Document excerpt:
┌──
Muhajir Cultural Day is a popular Muhajir cultural festival. It is celebrated with traditional enthusiasm to highlight the modern Muhajir and Urdu-speaking culture. The day is celebrated all over Karachi and amongst the Muhajir diaspora worldwide population. Muhajirs celebrate this day to demonstrate the peaceful identity of Muhajir culture and acquire the attention of the world towards their rich heritage.

On this jubilation people gather in all Karachi at press clubs, and other places to arrange various activities. Literary (poetic) gatherings, musical concerts, seminars, lecture programs and rallies.

All political, social and religious organizations of Karachi, besides the Team Muhajir Day and administrations of various schools, colleges and universities, organize a variety of events including seminars, debates, drama and theatric performances, tableaus and literary sittings to mark this annual festivity. Muhajir culture, history and heritage are highlighted at the events.

Background 

The Muhajir Culture is a considerably modern culture and is a blend of Uttar Pardesh, Bengali, Delhi, Hyderabadi and Bihari cultures.

History

2020 
A rally, held under the banner of Nojawanan-e-Karachi, a youth group, started from Karimabad and culminated at the Mazar-e-Quaid.
└──
(Dataset excerpt)
┌──
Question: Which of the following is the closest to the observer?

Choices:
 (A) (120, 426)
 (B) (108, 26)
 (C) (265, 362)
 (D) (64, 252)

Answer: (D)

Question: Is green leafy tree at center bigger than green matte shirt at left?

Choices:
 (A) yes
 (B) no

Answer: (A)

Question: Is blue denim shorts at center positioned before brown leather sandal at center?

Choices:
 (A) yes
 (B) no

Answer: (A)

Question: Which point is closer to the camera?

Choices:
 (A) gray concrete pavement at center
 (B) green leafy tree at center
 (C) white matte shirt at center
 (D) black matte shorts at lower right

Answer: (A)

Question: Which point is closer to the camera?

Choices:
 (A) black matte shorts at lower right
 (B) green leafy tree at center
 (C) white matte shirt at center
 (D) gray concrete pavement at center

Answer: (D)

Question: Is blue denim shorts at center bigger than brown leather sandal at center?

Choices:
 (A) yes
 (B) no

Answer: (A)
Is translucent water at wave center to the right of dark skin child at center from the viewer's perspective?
└──
┌──
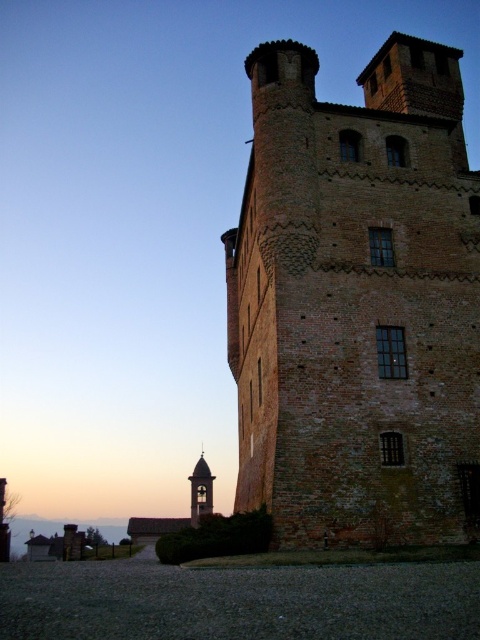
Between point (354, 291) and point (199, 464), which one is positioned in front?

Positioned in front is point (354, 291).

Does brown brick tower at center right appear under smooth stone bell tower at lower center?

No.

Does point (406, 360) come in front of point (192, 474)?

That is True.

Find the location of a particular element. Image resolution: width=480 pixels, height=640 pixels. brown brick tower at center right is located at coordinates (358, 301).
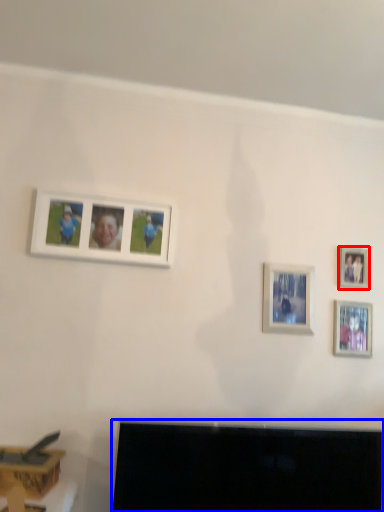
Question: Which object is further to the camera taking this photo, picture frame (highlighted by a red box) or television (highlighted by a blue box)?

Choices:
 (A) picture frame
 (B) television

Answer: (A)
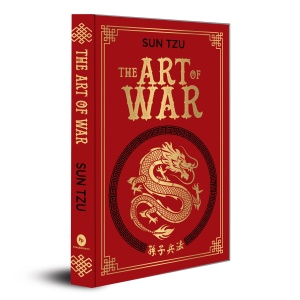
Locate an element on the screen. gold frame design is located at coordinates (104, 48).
└──
Brief:
For each statement, decide from the text on Muhajir Cultural Day whether it agrees with the text. Answer yes or no and quote the deciding words. 1. The day is celebrated only within Karachi. 2. Muhajir culture draws on Bengali and Hyderabadi cultures, among others. 3. The 2020 rally began at the Mazar-e-Quaid.

Written solution:
1. No: "The day is celebrated all over Karachi and amongst the Muhajir diaspora worldwide population."
2. Yes: "is a blend of Uttar Pardesh, Bengali, Delhi, Hyderabadi and Bihari cultures."
3. No: "started from Karimabad and culminated at the Mazar-e-Quaid."